There are a number of safeguards for children with disabilities if school personnel seek to change the placement of a child with a disability without the consent of the parents. Within 10 school days of a decision to change the placement of a child with a disability, school personnel must conduct a manifestation determination. Essentially, if the LEA, a parent, and relevant members of the IEP team determine that the conduct in question was caused by or had a direct and substantial relationship to the child's disability, or if the conduct in question was the direct result of the LEA's failure to implement the IEP, the conduct is determined to be a manifestation of the child's disability. If the conduct is determined not to be a manifestation of the child's disability, the relevant disciplinary procedures applicable to children without disabilities may be applied to the child in the same manner, and for the same duration, as they would be applied to children without disabilities, except that educational services may not cease. If the behavior is found to be a manifestation of the child's disability, a functional behavioral assessment shall be implemented or reviewed.91
School personnel also may place the child in an interim alternative education setting for up to 45 school days for situations involving weapons or drugs, or where a child has inflicted serious bodily injury92 upon another person while at school. School personnel may also request a hearing officer to change the placement of a child with a disability to an appropriate interim alternative educational setting for 45 school days. There are specific appeals provisions for this situation in the statute.93
Although IDEA contains detailed due process requirements to ensure the provision of FAPE, including the opportunity for an impartial due process hearing, the statute contains no specific provision relating to which party has the burden of proof in a due process hearing. The courts of appeal, prior to the Supreme Court's decision in Schaffer v. Weast,94 were split in their interpretations of who bore the burden of proof.
In Schaffer v. Weast,95 the Supreme Court held that the burden of proof regarding an allegedly inadequate IEP in an IDEA due process hearing rests with the party seeking the relief. The Supreme Court, in an opinion by Justice O'Connor, first observed that "absent some reason to believe that Congress intended otherwise, ... we will conclude that the burden of persuasion lies where it usually falls, upon the party seeking relief."96 Justice O'Connor then examined, and rejected, various reasons advanced to support the argument that the burden of proof should be on the school system. The Supreme Court noted that the most plausible argument advanced by the parents was that, in the interest of fairness, the burden of proof should not be placed on a party when the facts are "peculiarly within the knowledge of his adversary."97 School districts were seen as having a "natural advantage" regarding the information, but Justice O'Connor did not find this to be determinative because "Congress addressed this when it obliged schools to safeguard the procedural rights of parents and to share information with them."98 The Court noted that IDEA provides parents with the right to review records, to have an independent educational evaluation, to have details about options considered by the school district as well as disclosure of evaluations and recommendations, and to receive attorneys' fees in the discretion of a court if they prevail. Justice O'Connor concluded that "[t]hese protections ensure that the school bears no unique informational advantage."99
IDEA states that one of its purposes is to "ensure that the rights of children with disabilities and parents of such children are protected."100 In Winkelman v. Parma City School District,101 the Supreme Court examined the issue of whether IDEA permits parents who are not attorneys to bring suit in court, either on their own behalf or as representatives of their child. The Court held that such pro se suits were permitted for parents suing with regard to their own rights. In an opinion written by Justice Kennedy, the Court concluded that IDEA grants parents independent, enforceable rights that encompass a child's entitlement to a free appropriate public education, and that these rights are not limited to procedural or reimbursement issues.

Records contained in a dataset:
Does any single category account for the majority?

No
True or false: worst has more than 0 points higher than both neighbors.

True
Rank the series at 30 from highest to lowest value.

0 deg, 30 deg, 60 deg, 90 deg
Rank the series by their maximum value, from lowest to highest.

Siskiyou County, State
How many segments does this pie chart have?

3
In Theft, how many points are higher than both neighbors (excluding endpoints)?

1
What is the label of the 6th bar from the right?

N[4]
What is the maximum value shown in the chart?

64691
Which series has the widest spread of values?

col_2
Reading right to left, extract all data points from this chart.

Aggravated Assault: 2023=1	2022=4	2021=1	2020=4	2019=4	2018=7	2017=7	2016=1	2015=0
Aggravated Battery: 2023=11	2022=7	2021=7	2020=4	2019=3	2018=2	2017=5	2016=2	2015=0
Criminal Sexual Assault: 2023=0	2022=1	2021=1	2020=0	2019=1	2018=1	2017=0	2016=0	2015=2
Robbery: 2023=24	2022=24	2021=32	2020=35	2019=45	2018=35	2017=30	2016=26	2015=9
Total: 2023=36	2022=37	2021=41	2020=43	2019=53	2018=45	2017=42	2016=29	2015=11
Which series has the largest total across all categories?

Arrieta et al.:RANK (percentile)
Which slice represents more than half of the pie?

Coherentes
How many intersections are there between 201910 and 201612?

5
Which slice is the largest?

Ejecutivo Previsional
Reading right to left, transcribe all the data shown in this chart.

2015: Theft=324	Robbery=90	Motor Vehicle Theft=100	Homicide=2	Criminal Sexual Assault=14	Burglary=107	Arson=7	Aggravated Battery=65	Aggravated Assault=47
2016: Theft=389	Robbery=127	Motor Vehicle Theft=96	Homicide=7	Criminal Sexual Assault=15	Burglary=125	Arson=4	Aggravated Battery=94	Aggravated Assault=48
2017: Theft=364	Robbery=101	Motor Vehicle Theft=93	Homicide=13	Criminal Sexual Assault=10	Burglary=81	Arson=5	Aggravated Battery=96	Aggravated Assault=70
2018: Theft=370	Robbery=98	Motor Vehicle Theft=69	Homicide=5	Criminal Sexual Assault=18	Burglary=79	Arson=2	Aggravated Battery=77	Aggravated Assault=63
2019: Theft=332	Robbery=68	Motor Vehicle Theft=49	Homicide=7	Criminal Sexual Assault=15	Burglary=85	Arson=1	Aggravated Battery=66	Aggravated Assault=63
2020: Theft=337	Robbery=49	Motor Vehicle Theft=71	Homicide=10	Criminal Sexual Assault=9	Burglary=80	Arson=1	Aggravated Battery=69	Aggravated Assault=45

_PROMPT 1_:
Answer these questions from the IDEA text:
(a) Within how many school days of a decision to change a child's placement must school personnel conduct a manifestation determination?
(b) Which justice wrote the opinion in Schaffer v. Weast?
(c) Which justice wrote the opinion in Winkelman v. Parma City School District?
_PROMPT 2_: Carry on the IDEA text from its last sentence.

_EXPECTED ANSWER 1_:
(a) 10 school days
(b) Justice O'Connor
(c) Justice Kennedy

_EXPECTED ANSWER 2_:
In arriving at this holding, Justice Kennedy observed that "a proper interpretation of the Act requires a consideration of the entire statutory scheme." The Court examined IDEA's statutory language, noting that one of the purposes of IDEA is "to ensure that the rights of children with disabilities and parents of such children are protected."102 This language was found to refer to rights for both parents and children with disabilities. Similarly, the Court found that the establishment of procedural rights was required "to ensure that the rights of children with disabilities and parents of such children are protected."103 These provisions were found to support the finding that the parents of a child with a disability have "a particular and personal interest" in the goals of IDEA and that "IDEA includes provisions conveying rights to parents as well as to children."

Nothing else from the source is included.